[LISTE DES TÂCHES]
(1) D'après le texte sur la garantie de la vérité, quelle tâche précède les recherches sur le sol de la conscience pure ?
(2) Rédigez la suite du texte sur la garantie de la vérité et l'effectuation du sens, à partir de sa dernière phrase.

======== DOCUMENT SOURCE ========

Au fond cependant, ce qu’il s’agit de garantir, c’est le sens de l’expérience, notre liberté pour la vérité, la possibilité de porter le regard dans ce qui est et de voir ce que c’est. Par rapport à ce but, la conception absolue de l’effectuation va trop loin. On peut demander si une telle garantie de la vérité, une telle effectuation du sens en tant que susceptible d’intuition et contraignant, mais non pas, comme dans le processus de la nature, produit simplement de manière causale, est possible exclusivement en s’engageant dans la voie d’une conscience de soi absolue qui se saisit soi-même réflexivement et produit le monde comme son sens soutenu de façon unitaire. Il peut l’avoir aussi « effectuation de sens », c’est-à-dire compréhension principielle des phénomènes de l’étant, des hommes et des animaux, des choses de notre usage et du monde culturel, des objets de la nature et des signes, dans leur édification et la possibilité de les expérimenter, sans que tout cela soit rapporté à un sujet absolu, mais en le mettant plutôt en relation avec le sujet qui se comprend soi-même dans sa finitude. Acquérir cette compréhension principielle de soi serait donc une tâche qui précède les recherches sur le sol de la conscience pure.

======== EXTRAITS DE DONNÉES ========

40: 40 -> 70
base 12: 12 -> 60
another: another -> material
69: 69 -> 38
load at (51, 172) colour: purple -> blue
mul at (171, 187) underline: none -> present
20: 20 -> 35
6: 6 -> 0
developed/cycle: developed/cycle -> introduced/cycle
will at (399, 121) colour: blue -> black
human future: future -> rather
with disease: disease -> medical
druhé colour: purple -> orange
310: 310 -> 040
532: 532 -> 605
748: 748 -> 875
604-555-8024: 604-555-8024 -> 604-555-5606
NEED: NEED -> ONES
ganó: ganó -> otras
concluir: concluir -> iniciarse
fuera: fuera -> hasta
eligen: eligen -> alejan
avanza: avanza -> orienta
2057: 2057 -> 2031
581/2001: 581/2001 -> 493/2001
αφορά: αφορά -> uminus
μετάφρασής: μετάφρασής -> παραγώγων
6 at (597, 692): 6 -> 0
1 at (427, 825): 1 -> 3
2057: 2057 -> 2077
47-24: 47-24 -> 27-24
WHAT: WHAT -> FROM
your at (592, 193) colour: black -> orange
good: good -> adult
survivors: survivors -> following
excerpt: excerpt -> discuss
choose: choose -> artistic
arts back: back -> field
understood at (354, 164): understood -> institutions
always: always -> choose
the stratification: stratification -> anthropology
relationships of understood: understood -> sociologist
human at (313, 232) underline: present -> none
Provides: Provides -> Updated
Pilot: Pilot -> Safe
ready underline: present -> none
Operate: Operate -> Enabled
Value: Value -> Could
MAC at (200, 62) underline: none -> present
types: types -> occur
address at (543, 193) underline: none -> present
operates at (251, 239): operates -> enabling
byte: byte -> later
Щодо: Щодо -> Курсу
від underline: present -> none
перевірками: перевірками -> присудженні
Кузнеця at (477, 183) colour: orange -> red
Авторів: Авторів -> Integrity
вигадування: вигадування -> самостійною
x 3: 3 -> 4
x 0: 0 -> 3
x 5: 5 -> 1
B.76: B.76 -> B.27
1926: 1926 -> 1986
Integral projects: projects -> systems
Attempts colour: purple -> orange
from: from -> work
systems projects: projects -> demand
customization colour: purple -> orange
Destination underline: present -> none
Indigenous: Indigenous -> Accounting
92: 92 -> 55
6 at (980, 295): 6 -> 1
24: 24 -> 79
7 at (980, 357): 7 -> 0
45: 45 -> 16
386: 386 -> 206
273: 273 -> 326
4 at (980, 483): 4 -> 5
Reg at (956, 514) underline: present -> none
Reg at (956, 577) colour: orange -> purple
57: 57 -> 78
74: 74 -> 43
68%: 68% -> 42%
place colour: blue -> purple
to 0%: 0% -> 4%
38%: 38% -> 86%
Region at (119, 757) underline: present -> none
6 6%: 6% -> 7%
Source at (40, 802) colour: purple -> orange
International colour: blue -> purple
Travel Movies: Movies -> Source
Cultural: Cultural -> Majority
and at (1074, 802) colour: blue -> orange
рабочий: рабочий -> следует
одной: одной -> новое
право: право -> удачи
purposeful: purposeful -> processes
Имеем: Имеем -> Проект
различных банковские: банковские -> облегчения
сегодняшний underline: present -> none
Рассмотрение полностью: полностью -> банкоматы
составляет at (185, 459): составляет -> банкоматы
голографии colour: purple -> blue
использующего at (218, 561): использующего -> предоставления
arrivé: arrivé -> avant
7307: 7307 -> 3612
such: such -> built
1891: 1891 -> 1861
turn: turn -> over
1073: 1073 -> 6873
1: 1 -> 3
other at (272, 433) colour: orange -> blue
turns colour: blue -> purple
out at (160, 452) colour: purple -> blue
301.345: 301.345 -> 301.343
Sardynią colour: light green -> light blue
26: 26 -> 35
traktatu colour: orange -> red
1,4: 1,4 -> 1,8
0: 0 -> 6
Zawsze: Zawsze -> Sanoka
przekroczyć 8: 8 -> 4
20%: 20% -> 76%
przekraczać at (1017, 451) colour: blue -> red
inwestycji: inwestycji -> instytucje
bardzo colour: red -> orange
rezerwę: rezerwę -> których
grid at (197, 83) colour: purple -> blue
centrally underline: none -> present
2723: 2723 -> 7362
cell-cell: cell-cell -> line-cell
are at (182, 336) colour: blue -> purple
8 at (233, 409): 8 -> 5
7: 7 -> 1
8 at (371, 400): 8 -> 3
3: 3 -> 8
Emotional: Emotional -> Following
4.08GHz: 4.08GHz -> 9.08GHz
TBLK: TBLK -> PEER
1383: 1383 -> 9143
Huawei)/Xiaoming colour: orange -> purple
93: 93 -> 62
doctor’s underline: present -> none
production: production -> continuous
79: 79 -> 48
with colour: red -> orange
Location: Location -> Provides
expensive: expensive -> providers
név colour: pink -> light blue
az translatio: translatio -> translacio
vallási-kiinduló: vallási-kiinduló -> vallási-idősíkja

========

[LES RÉSULTATS]
(1) Acquérir la compréhension principielle de soi.

(2)
S’il en est bien ainsi, si l’effectuation de l’expérience est à comprendre au sens d’une subjectivité finie, la question se pose aussitôt des rapports de cette subjectivité aux autres étants finis. Quels devront être ces rapports pour ne pas mettre en péril la liberté pour la vérité et l’ouverture authentique aux choses ? Chez Husserl   déjà, la phénoménologie voit que la finitude est étroitement liée à la corporéité et que le sujet fini est toujours un sujet incarné, inséré dans et uni au monde par un corps propre. Ce rapport au monde n’est bien sûr jamais définissable comme un rapport de cause à effet, au sens des sciences de la nature, mais tout au plus comme un rapport de motivation qui se laisse déterminer par des impulsions en provenance du donné. Husserl   s’en tiendra là, n’ira pas jusqu’à concevoir la dépendance à l’égard du corps comme une finitude définitive qui ne puisse jamais être pénétrée par le regard de la conscience, qui se ferme au principe à une élucidation dans la conscience et, partant, ne se laisse pas ressaisir dans la réflexion.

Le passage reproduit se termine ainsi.